Avec seulement quatre longs métrages en 15 ans de carrière -tous d’incontestables succès-, Etienne Chatiliez a jusqu’ici conjugué avec un instinct infaillible la prudence et l’audace, l’intégrité et la séduction. Un tel exemple de franchise et de réussite (au prix toutefois d’une filmographie maigrichonne) mérite d’être salué, ne serait-ce que par cette capacité à faire un cinéma populaire qui échappe à la logique opportuniste et répétitive de la comédie consensuelle visant le prime-time du dimanche soir. Petit maître de la farce sociologique, créateur de quelques mémorables personnages de tête à claques et fort d’un ton libertaire et caustique qui n’appartient qu’à lui, il revient cette année avec Tanguy, portrait d’un brillant énergumène qui, à 28 ans passés, a du mal à décoller de chez papa-maman.
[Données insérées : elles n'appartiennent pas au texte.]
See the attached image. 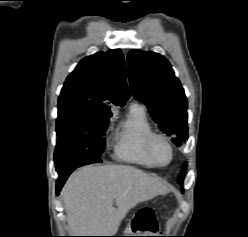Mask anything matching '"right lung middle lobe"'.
I'll return each instance as SVG.
<instances>
[{
  "label": "right lung middle lobe",
  "instance_id": "1",
  "mask_svg": "<svg viewBox=\"0 0 248 237\" xmlns=\"http://www.w3.org/2000/svg\"><path fill=\"white\" fill-rule=\"evenodd\" d=\"M109 116L100 115L73 104H58L56 153L100 155Z\"/></svg>",
  "mask_w": 248,
  "mask_h": 237
}]
</instances>
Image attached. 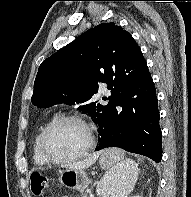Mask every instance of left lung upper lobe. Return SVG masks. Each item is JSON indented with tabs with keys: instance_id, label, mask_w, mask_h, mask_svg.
Segmentation results:
<instances>
[{
	"instance_id": "obj_1",
	"label": "left lung upper lobe",
	"mask_w": 191,
	"mask_h": 197,
	"mask_svg": "<svg viewBox=\"0 0 191 197\" xmlns=\"http://www.w3.org/2000/svg\"><path fill=\"white\" fill-rule=\"evenodd\" d=\"M145 67L147 63L131 34L115 23H102L42 62L31 101L43 108L81 104L78 109L94 119L103 108L91 102L98 83L105 82L112 89L115 77Z\"/></svg>"
}]
</instances>
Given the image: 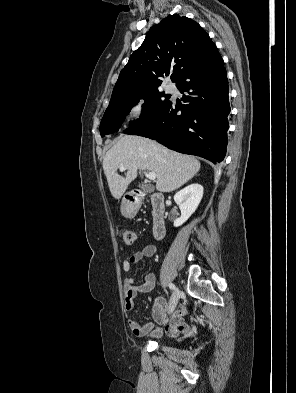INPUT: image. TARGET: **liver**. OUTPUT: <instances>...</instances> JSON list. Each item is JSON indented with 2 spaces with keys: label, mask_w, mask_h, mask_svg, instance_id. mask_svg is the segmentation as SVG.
Here are the masks:
<instances>
[{
  "label": "liver",
  "mask_w": 296,
  "mask_h": 393,
  "mask_svg": "<svg viewBox=\"0 0 296 393\" xmlns=\"http://www.w3.org/2000/svg\"><path fill=\"white\" fill-rule=\"evenodd\" d=\"M122 166L127 170L125 177L117 173ZM103 170L112 196L120 199L128 185L137 177L138 170L155 172L156 190L171 192L198 173L200 162L150 139L125 135L106 153Z\"/></svg>",
  "instance_id": "liver-1"
}]
</instances>
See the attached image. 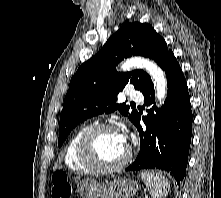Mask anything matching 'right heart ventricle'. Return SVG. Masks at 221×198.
I'll list each match as a JSON object with an SVG mask.
<instances>
[{
  "instance_id": "e07e8e85",
  "label": "right heart ventricle",
  "mask_w": 221,
  "mask_h": 198,
  "mask_svg": "<svg viewBox=\"0 0 221 198\" xmlns=\"http://www.w3.org/2000/svg\"><path fill=\"white\" fill-rule=\"evenodd\" d=\"M88 128L89 126H82L78 128L71 135V137L69 138V140L65 145L64 163L66 167L73 172H79V173L93 172V170H91L81 161L78 151L80 140Z\"/></svg>"
}]
</instances>
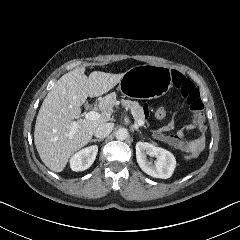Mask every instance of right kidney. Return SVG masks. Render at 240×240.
Listing matches in <instances>:
<instances>
[{
    "mask_svg": "<svg viewBox=\"0 0 240 240\" xmlns=\"http://www.w3.org/2000/svg\"><path fill=\"white\" fill-rule=\"evenodd\" d=\"M98 152V146L93 145L86 147L70 158V167L73 171H84L88 169L94 162Z\"/></svg>",
    "mask_w": 240,
    "mask_h": 240,
    "instance_id": "right-kidney-1",
    "label": "right kidney"
}]
</instances>
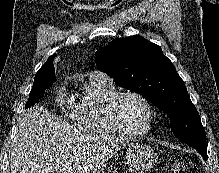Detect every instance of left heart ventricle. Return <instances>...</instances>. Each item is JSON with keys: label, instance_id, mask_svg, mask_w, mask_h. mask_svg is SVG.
<instances>
[{"label": "left heart ventricle", "instance_id": "obj_1", "mask_svg": "<svg viewBox=\"0 0 219 173\" xmlns=\"http://www.w3.org/2000/svg\"><path fill=\"white\" fill-rule=\"evenodd\" d=\"M118 112L122 125L128 130L140 131L145 128L148 110L140 99L133 96L123 98Z\"/></svg>", "mask_w": 219, "mask_h": 173}]
</instances>
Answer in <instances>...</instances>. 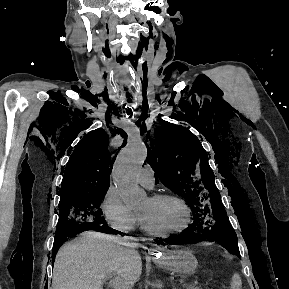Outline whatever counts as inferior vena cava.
I'll use <instances>...</instances> for the list:
<instances>
[{
  "instance_id": "1",
  "label": "inferior vena cava",
  "mask_w": 289,
  "mask_h": 289,
  "mask_svg": "<svg viewBox=\"0 0 289 289\" xmlns=\"http://www.w3.org/2000/svg\"><path fill=\"white\" fill-rule=\"evenodd\" d=\"M132 255L136 256L137 255V251L134 250V246H132ZM133 283H130V286H132Z\"/></svg>"
}]
</instances>
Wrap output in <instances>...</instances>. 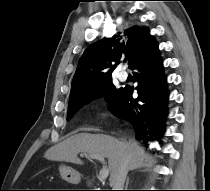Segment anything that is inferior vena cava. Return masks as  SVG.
Instances as JSON below:
<instances>
[{"mask_svg": "<svg viewBox=\"0 0 210 191\" xmlns=\"http://www.w3.org/2000/svg\"><path fill=\"white\" fill-rule=\"evenodd\" d=\"M128 164L126 160H124L115 175L113 176L111 186L113 187V190H123L124 182L128 173Z\"/></svg>", "mask_w": 210, "mask_h": 191, "instance_id": "obj_1", "label": "inferior vena cava"}]
</instances>
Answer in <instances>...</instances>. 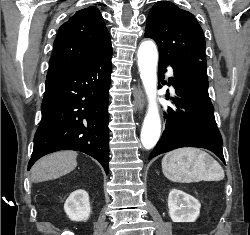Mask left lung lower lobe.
<instances>
[{
  "label": "left lung lower lobe",
  "mask_w": 250,
  "mask_h": 235,
  "mask_svg": "<svg viewBox=\"0 0 250 235\" xmlns=\"http://www.w3.org/2000/svg\"><path fill=\"white\" fill-rule=\"evenodd\" d=\"M167 66L174 70L169 84L175 88L172 100L177 109L168 108L165 130L149 159L180 147H199L212 151L225 163L222 137L208 94L206 65L200 61L170 64L159 60L160 78Z\"/></svg>",
  "instance_id": "0a47b994"
}]
</instances>
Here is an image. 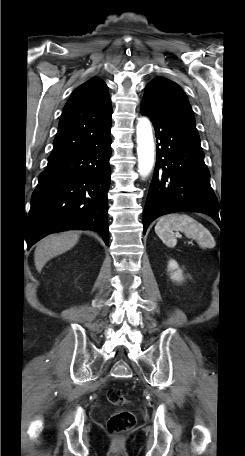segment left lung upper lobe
<instances>
[{
  "mask_svg": "<svg viewBox=\"0 0 245 456\" xmlns=\"http://www.w3.org/2000/svg\"><path fill=\"white\" fill-rule=\"evenodd\" d=\"M141 104L196 129L193 111L185 93L171 80L163 77L153 79L145 88Z\"/></svg>",
  "mask_w": 245,
  "mask_h": 456,
  "instance_id": "obj_1",
  "label": "left lung upper lobe"
}]
</instances>
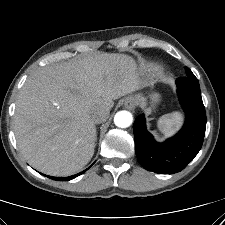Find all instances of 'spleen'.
<instances>
[{"label":"spleen","mask_w":225,"mask_h":225,"mask_svg":"<svg viewBox=\"0 0 225 225\" xmlns=\"http://www.w3.org/2000/svg\"><path fill=\"white\" fill-rule=\"evenodd\" d=\"M183 115L173 112L161 116L158 120V128L165 136H172L182 125Z\"/></svg>","instance_id":"1"}]
</instances>
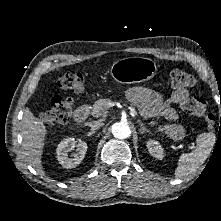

Normalien, agrégé de philo, Tanguy n’en finit pas de terminer sa thèse de chinois. Paul et Edith (Azéma et Dussolier), quinquagénaires friqués qui fréquentent le tout-Paris, commence à s’inquiéter de voir leur fils s’éterniser dans le magnifique appartement qu’ils occupent, faire entrave à leur intimité et même s’incruster dans leur cercle d’amis. Tanguy profite de la situation pour faire lambiner sa régulière, qui voudrait vivre avec lui, et pour ramener en douce ses conquêtes d’un soir dans sa chambre d’adolescent attardé. L’idée de quitter son nid douillet ne lui effleure pas une fois l’esprit, et le couple commence à prendre en grippe leur brillant rejeton devenu un intrus permanent. Face aux ruses inavouables de ses parents pour lui faire vider les lieux, Tanguy oppose tranquillement son indéfectible affection filiale, et s’accroche au foyer comme une moule au rocher… Le sujet de Tanguy vient d’un fait divers advenu en Italie que l’on a rapporté à l’auteur de Tatie Danielle (autre histoire d’incruste prenant le contre-pied des préjugés sur la famille) : un jeune homme de 30 ans avait traîné ses parents en justice pour les obliger à le reprendre sous leur toit. « Il m’est venu un petit sourire vicieux » confesse Chatiliez. Effectivement, on retrouve dans Tanguy son esprit de contradiction face aux idées bien pensantes sur les liens familiaux, son goût féroce pour les situations tordues et pourtant révélatrices de l’hypocrisie ambiante.

Malgré toutes ces bonnes intentions, et un casting irréprochable, le scénario de Laurent Chouchan s’essouffle un peu vite. On est rapidement déçu par un certain manque d’imagination dans les gags (dont beaucoup tombent à plat) et la pauvreté des trouvailles comiques. Certes, on retrouve les grincements jouissifs de Chatiliez, la noirceur d’un humour qui traque avec justesse et drôlerie l’obscénité des actes et des pensées : le gugus bien sous tout rapport est aussi un fieffé queutard qui trompe sans vergogne sa copine. Plus tard, Paul et Edith débarrassés de leur gamin se paient une lune de miel à la limite du ridicule. Mais en dépit de son amusant jusqu’au-boutisme, le film ne parvient pas à s’extraire d’une logique prévisible, et à nous surprendre autrement que par ses postulats de départ. Il s’installe un rythme laborieux et répétitif, auquel Chatiliez ne nous avait pas habitué. C’est dommage car si l’écriture perd en efficacité comique par rapport à ses précédents films, se contentant d’une mécanique facile et peu inspirée, la mise en scène de Chatiliez a gagné en mordant et en intelligence. Tangy est donc peut-être un rendez-vous manqué entre un réalisateur et son scénario (scénariste ?), et souffre finalement d’être une comédie un peu trop comme les autres.